Although we have seen recent shark attacks in North Carolina, California, and Australia, worldwide shark attack numbers have sunk to dramatic lows, according to experts at the University of Florida’s International Shark Attack File. This likely the effect of closed beaches and widespread quarantines of the COVID-19 pandemic.

It seems logical. Less people in the water, less shark attacks. The first six months of 2020 saw only 18 unprovoked shark bites worldwide. Last year this was 24 in the same period. In 2018 it was 28. 7 of this year’s bites occurred in the USA, two in Florida waters. Three unprovoked attacks resulted in fatalities, two in Australia and one in California, an increase from last year’s total of two deaths.

COVID-19

The ISAF experts have noted an unusual decrease in bites in recent years, with 2019’s 64 unprovoked attacks representing a 22% drop from the most recent five-year average of 82 incidents annually. But this spring and early summer’s numbers are an even more significant dip in the downward trend, said Tyler Bowling, manager of the ISAF in a press statement on the website of ISAF. “This is a sign that something else is at play. COVID-19 is the obvious answer, though there could be other factors.”
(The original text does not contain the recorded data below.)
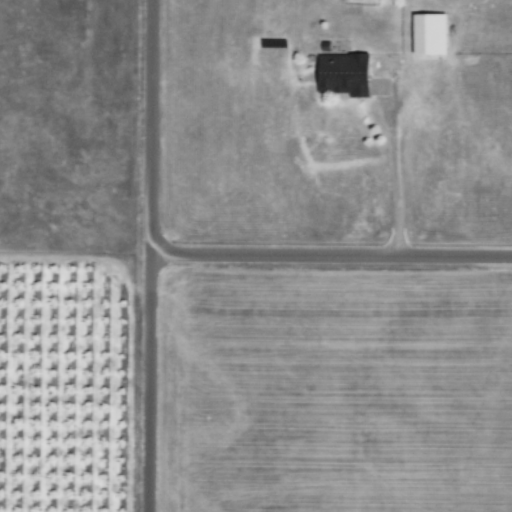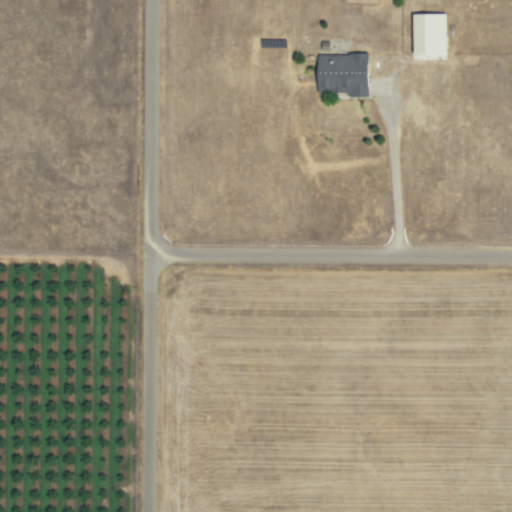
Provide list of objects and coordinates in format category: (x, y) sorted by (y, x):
building: (431, 33)
building: (345, 74)
road: (392, 167)
road: (330, 252)
road: (147, 256)
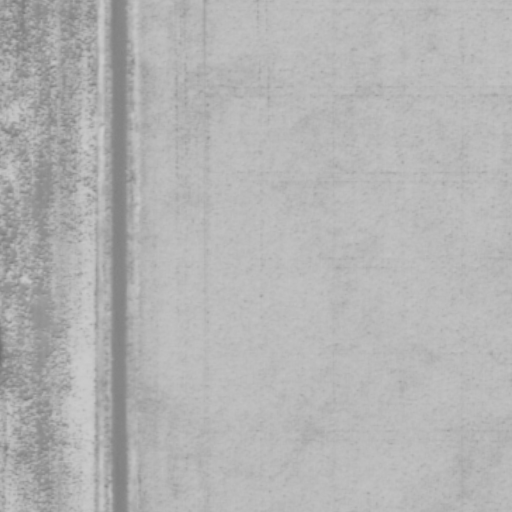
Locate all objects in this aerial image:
road: (116, 255)
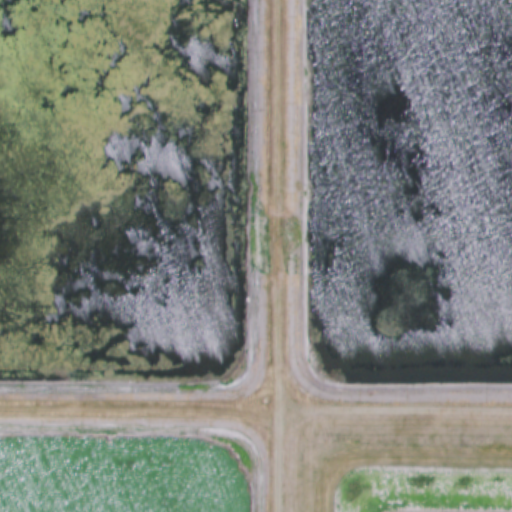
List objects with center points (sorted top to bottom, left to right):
wastewater plant: (255, 255)
road: (277, 255)
road: (394, 411)
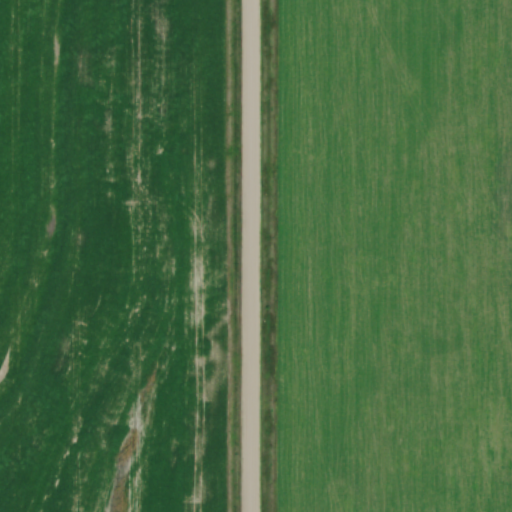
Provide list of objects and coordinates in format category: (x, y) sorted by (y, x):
road: (248, 255)
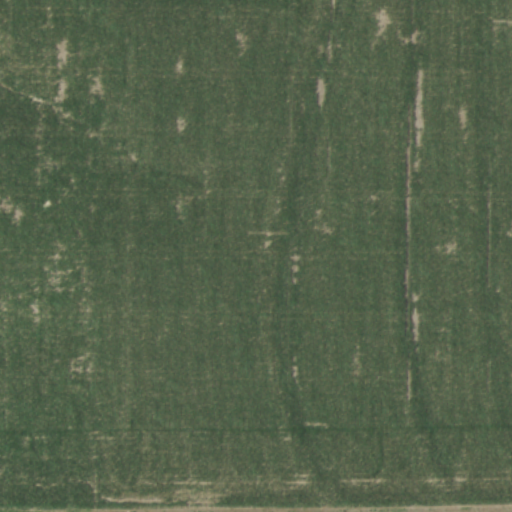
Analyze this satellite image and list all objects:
crop: (255, 245)
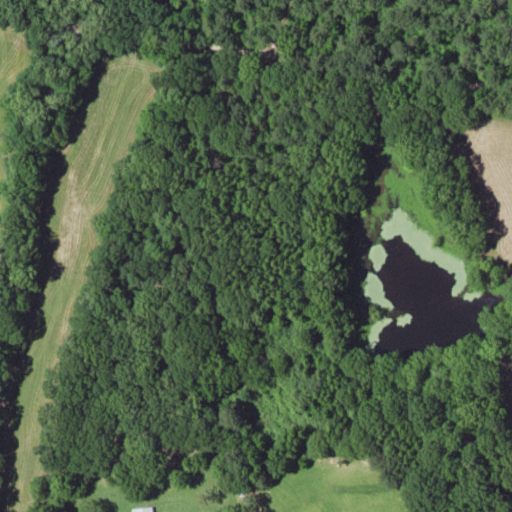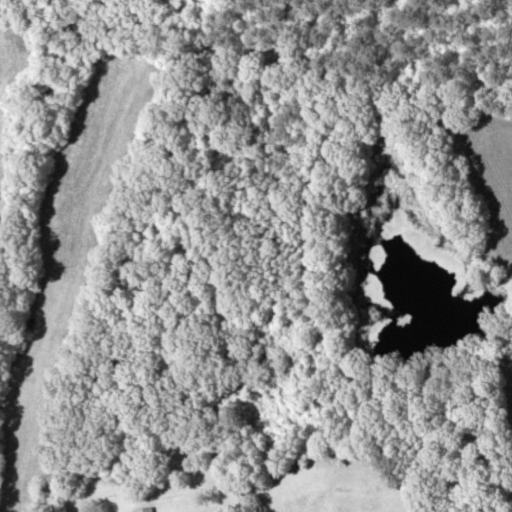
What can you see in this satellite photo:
building: (142, 509)
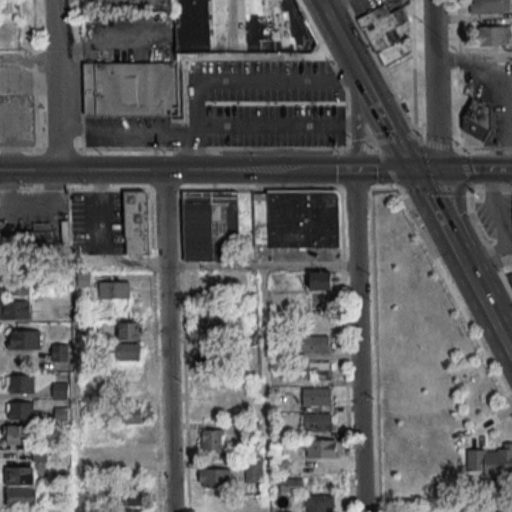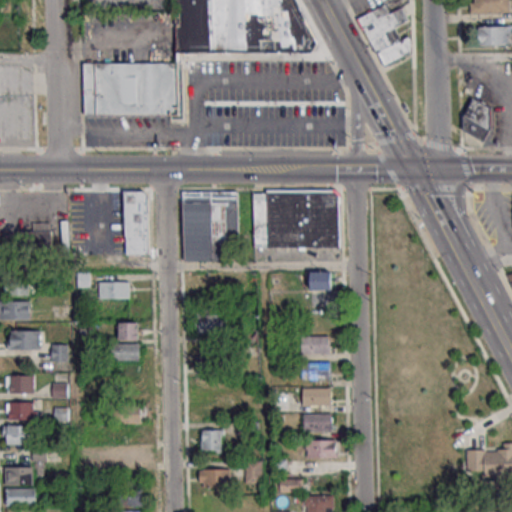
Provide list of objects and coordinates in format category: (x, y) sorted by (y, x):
building: (489, 6)
building: (386, 33)
building: (495, 35)
road: (342, 43)
building: (194, 54)
road: (27, 56)
road: (473, 58)
road: (333, 70)
road: (235, 78)
road: (435, 83)
road: (55, 84)
building: (478, 119)
road: (387, 126)
road: (361, 128)
road: (209, 129)
road: (392, 138)
road: (358, 145)
road: (172, 148)
road: (474, 166)
traffic signals: (408, 167)
road: (422, 167)
road: (381, 168)
road: (464, 168)
road: (333, 169)
road: (156, 170)
road: (434, 188)
road: (491, 188)
road: (199, 189)
road: (424, 196)
building: (296, 218)
building: (136, 222)
building: (210, 225)
building: (35, 238)
road: (484, 242)
road: (486, 262)
road: (178, 266)
road: (463, 267)
building: (322, 279)
building: (17, 286)
building: (113, 289)
building: (15, 309)
building: (209, 322)
building: (129, 330)
road: (499, 331)
building: (24, 339)
road: (167, 340)
road: (357, 340)
building: (315, 344)
building: (125, 351)
building: (59, 352)
building: (214, 367)
building: (316, 370)
building: (19, 383)
building: (59, 389)
building: (317, 396)
building: (283, 402)
building: (21, 410)
building: (60, 413)
building: (128, 413)
building: (317, 421)
building: (18, 434)
building: (130, 434)
building: (211, 440)
building: (322, 448)
building: (39, 454)
building: (132, 454)
building: (489, 460)
building: (253, 471)
building: (19, 474)
building: (215, 477)
building: (291, 484)
building: (21, 496)
building: (129, 496)
building: (318, 503)
building: (131, 510)
building: (281, 511)
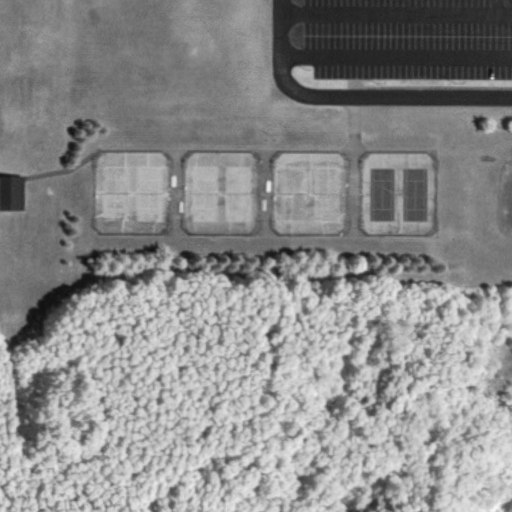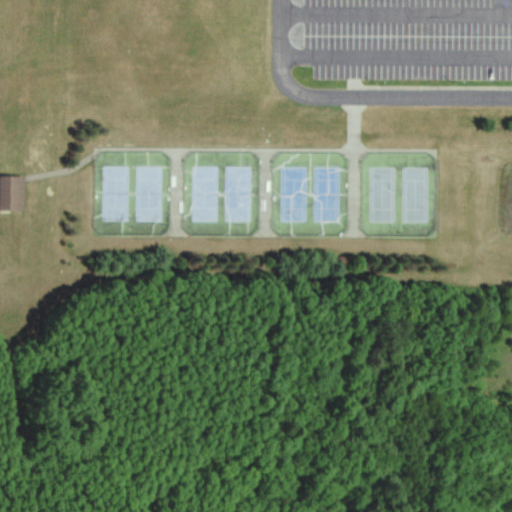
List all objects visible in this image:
road: (397, 13)
road: (397, 57)
road: (355, 98)
building: (12, 192)
park: (133, 193)
park: (222, 193)
park: (311, 193)
park: (400, 194)
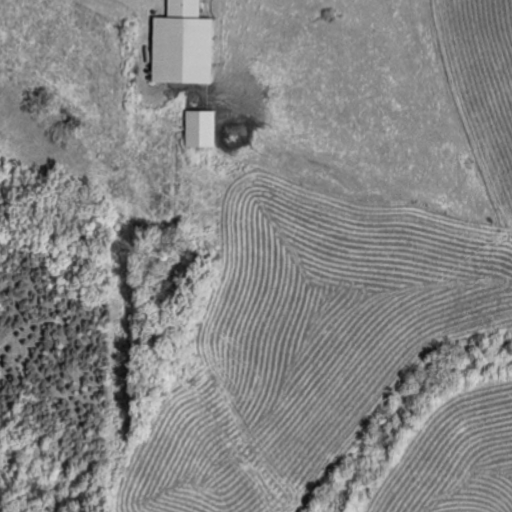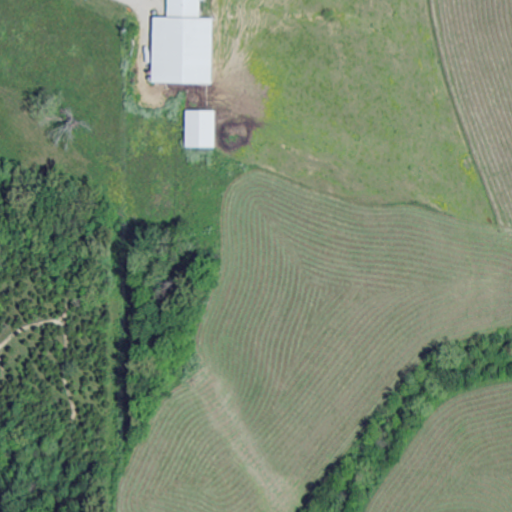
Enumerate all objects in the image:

In a 20-year comparison of bites, 2020 ties 2005 for the lowest number recorded from January through May, with 15 unprovoked attacks, compared with an average of about 25. A few additional incidents remain under investigation, and bites can change classification as more information becomes available, Bowling said.

Bowling and Gavin Naylor, director of the Florida Museum of Natural History’s shark research program, investigate all human-shark interactions, with a focus on bites initiated by a shark in its natural habitat with no human provocation.